In realty, we are dealing with a body of boulders embedded and linked together by ice; so its behaviour is determined by plastic flow of the ice itself downslope. 
Its origin has to be sought back to about 7000 years before present: sudden, catastrophic rock avalanches, falling over  local retreating ice tongues could have covered them, preventing ice from quick melting, so that an ice core could survive; but more frequently, debris body itself trapped water into its voids, and let it transform into interstitial ice, which survives for years without thawing. All these phenomena result in a rock-ice mixture formed under the so called permafrost conditions, in other words, a perennially frozen ground. 
The term permafrost refers rock or soil that has been frozen for at least 2 consecutive years. In general, permafrost is characterized by a superficial layer, which melts in summer, and by a deep layer that is permanently frozen. The ice core hidden by rock, debris or soil can be massive or interstitial and the layer affected by the permafrost can vary from a few tens of meters to over 200 meters thick! 
Until ice core don't thaw completely, a rock glacier remains active, that is with movement; when ice completely melt out, it stops its evolution, and becomes firstly inactive and then a relict one. Rock-glaciers are diffused, in this part of alpine chain, between 2000 and 3000 m u.s.l., but only at the higher altitudes they are still active. 

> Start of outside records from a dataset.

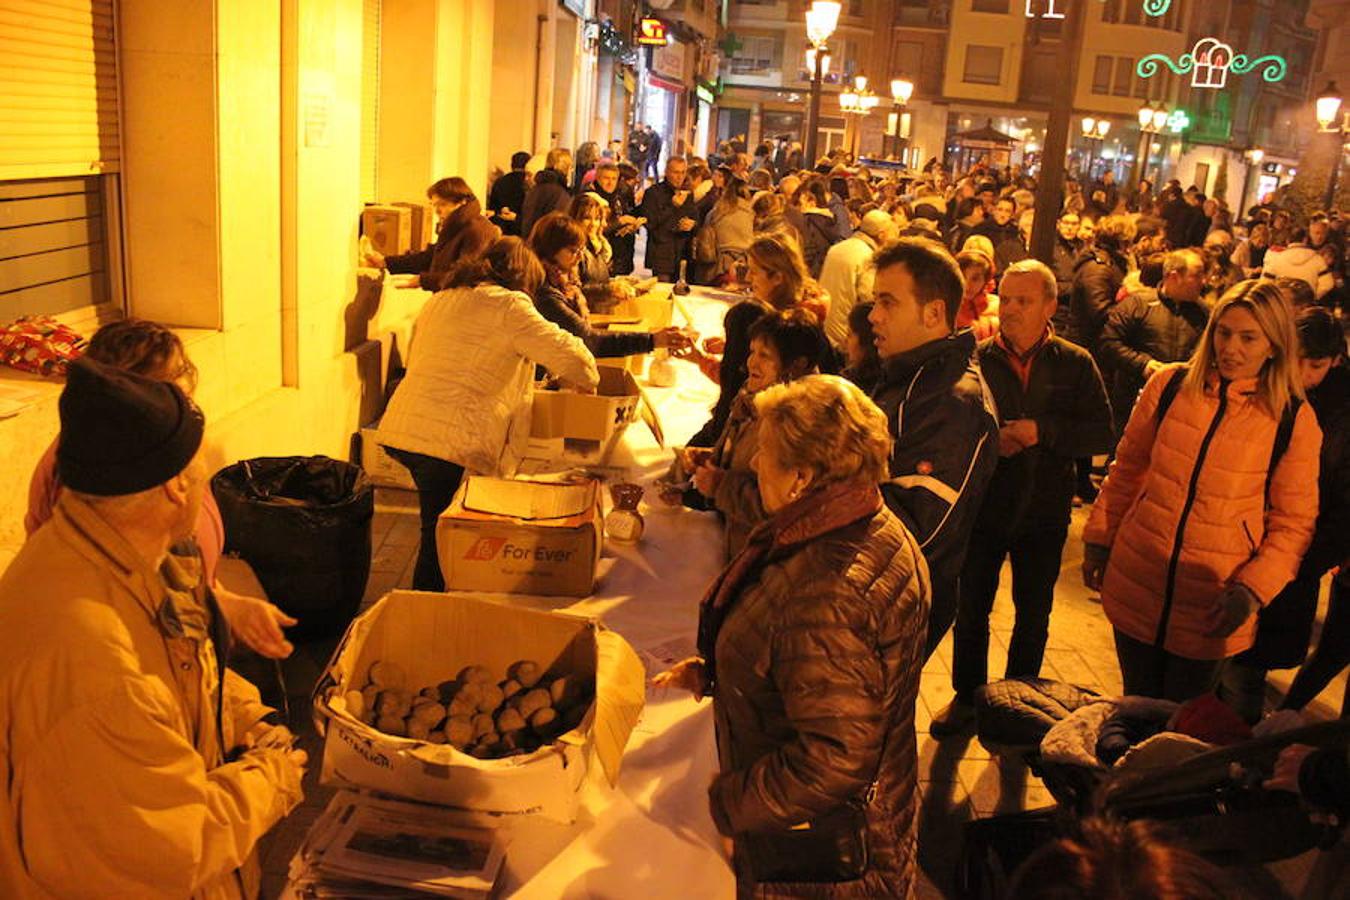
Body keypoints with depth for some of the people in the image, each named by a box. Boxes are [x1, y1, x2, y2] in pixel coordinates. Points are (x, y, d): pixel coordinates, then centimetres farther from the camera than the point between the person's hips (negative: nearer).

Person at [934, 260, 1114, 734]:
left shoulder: (1075, 364, -4)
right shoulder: (976, 359, -6)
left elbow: (1103, 433, -8)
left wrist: (1044, 431, -21)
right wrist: (988, 441, -23)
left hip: (1044, 512, 1)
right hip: (983, 506, -1)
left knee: (1033, 615, 16)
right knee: (971, 610, 11)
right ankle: (967, 698, 30)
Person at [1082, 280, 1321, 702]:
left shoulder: (1294, 420, -7)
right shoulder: (1169, 384, -3)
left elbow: (1293, 522, -3)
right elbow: (1127, 470, 8)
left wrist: (1252, 590, -14)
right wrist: (1099, 540, 7)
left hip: (1212, 604, -1)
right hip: (1137, 584, 2)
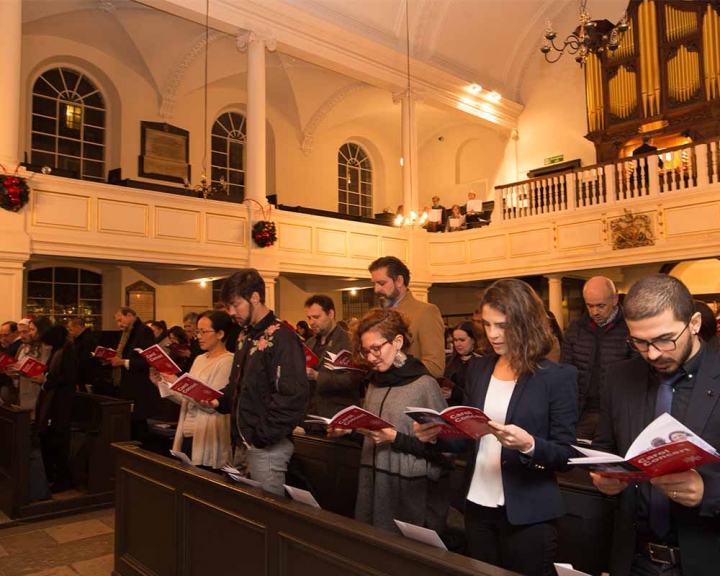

From the path, at an altitude of about 2200 m u.s.l., you can see only one of the four rock-glaciers of Filone Peak, the biggest one, known as Filone 3, but looking back from Vallaccia Pass, also the nearby Filone 2 rock-glacier will appear to the left of it; while a complete look inside the whole group requires an alternative lateral walk through debris, on traces of paths, up to an altitude of about 2750 m u.s.l.